From the entries that follow, copy each line in which "parents" appears.

[Recorded data Boundary: Start]

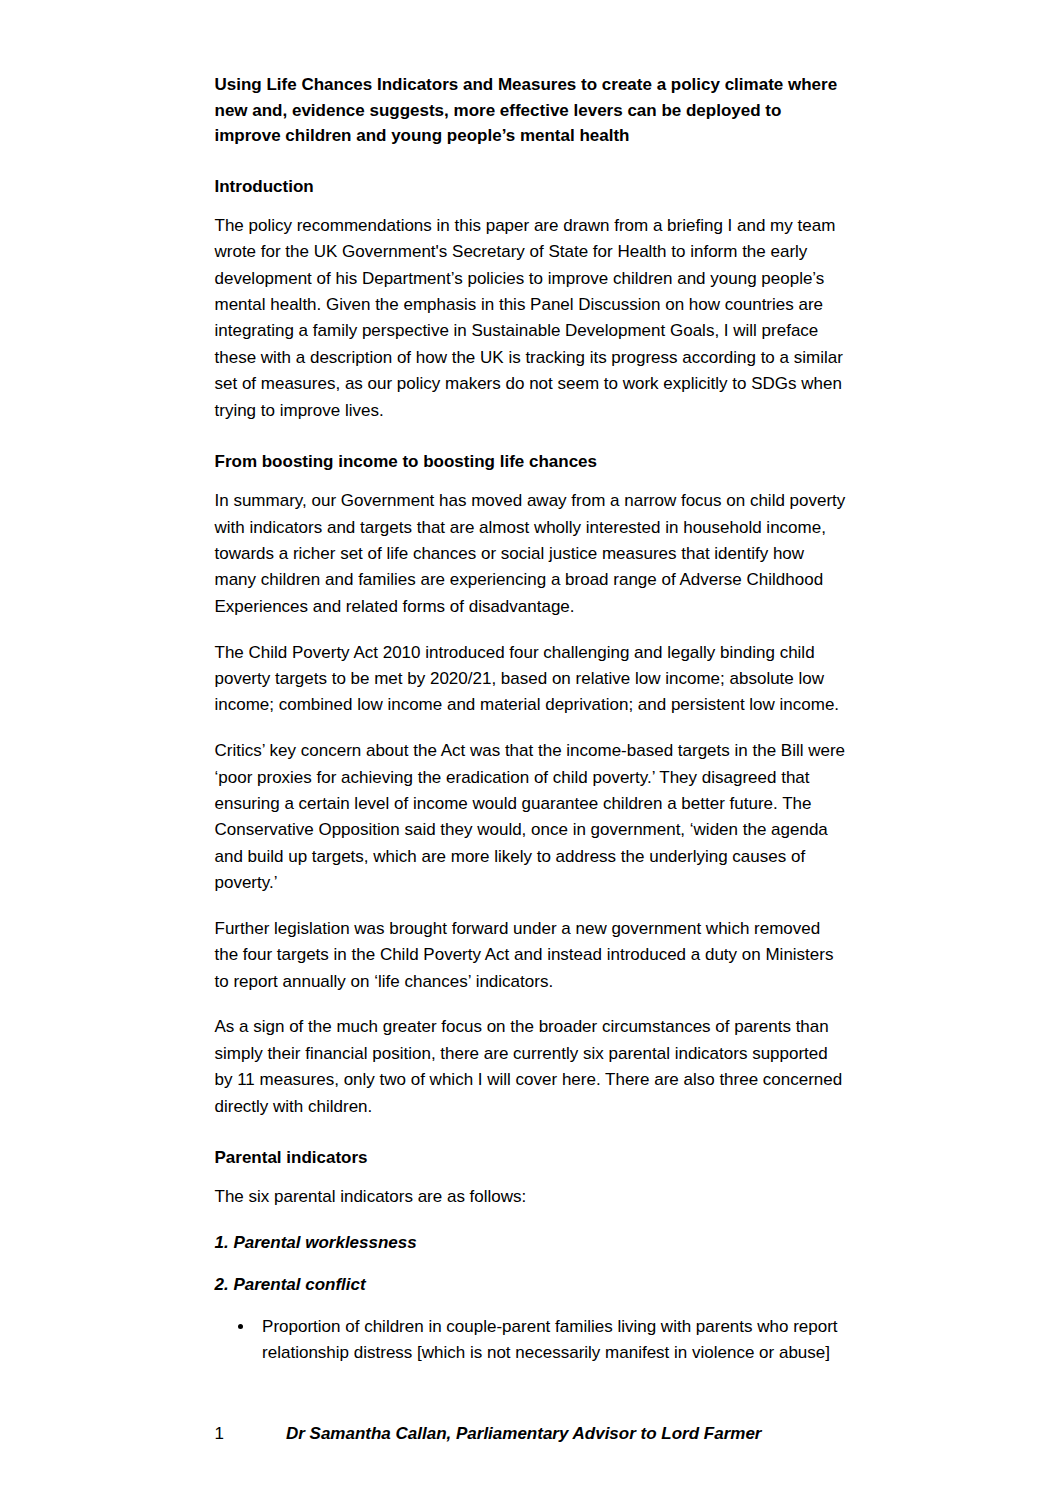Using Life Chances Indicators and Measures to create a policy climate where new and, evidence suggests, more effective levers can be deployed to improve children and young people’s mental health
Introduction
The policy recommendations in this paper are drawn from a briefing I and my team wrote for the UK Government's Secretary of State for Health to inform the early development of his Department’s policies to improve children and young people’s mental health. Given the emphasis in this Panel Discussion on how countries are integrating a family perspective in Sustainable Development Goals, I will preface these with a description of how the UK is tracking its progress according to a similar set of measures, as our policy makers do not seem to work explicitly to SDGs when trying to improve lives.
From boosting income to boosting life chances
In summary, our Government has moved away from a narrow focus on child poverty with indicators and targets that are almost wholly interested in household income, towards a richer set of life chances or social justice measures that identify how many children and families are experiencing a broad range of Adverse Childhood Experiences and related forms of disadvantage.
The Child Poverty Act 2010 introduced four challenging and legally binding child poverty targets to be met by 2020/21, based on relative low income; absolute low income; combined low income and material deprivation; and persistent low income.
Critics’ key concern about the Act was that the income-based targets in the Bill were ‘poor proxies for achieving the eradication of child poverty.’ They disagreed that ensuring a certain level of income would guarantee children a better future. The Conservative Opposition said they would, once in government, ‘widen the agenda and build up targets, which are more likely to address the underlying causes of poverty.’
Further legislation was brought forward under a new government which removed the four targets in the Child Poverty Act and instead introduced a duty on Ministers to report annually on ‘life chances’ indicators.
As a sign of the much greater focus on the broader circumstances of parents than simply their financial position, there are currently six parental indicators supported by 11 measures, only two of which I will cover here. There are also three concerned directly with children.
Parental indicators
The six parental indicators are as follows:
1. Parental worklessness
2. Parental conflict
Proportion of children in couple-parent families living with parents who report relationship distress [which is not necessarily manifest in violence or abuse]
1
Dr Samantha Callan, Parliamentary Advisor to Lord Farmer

[Recorded data Boundary: End]
[Recorded data Boundary: Start]

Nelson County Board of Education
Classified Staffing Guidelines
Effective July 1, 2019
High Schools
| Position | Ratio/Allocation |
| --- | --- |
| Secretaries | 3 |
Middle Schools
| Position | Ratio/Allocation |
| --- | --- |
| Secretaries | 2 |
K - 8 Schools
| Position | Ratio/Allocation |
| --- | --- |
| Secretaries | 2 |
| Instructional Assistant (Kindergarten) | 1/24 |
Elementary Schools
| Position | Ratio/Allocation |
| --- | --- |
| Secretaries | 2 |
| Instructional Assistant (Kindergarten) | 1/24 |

[Recorded data Boundary: End]

Output for this exercise:
As a sign of the much greater focus on the broader circumstances of parents than simply their financial position, there are currently six parental indicators supported by 11 measures, only two of which I will cover here. There are also three concerned directly with children.
Proportion of children in couple-parent families living with parents who report relationship distress [which is not necessarily manifest in violence or abuse]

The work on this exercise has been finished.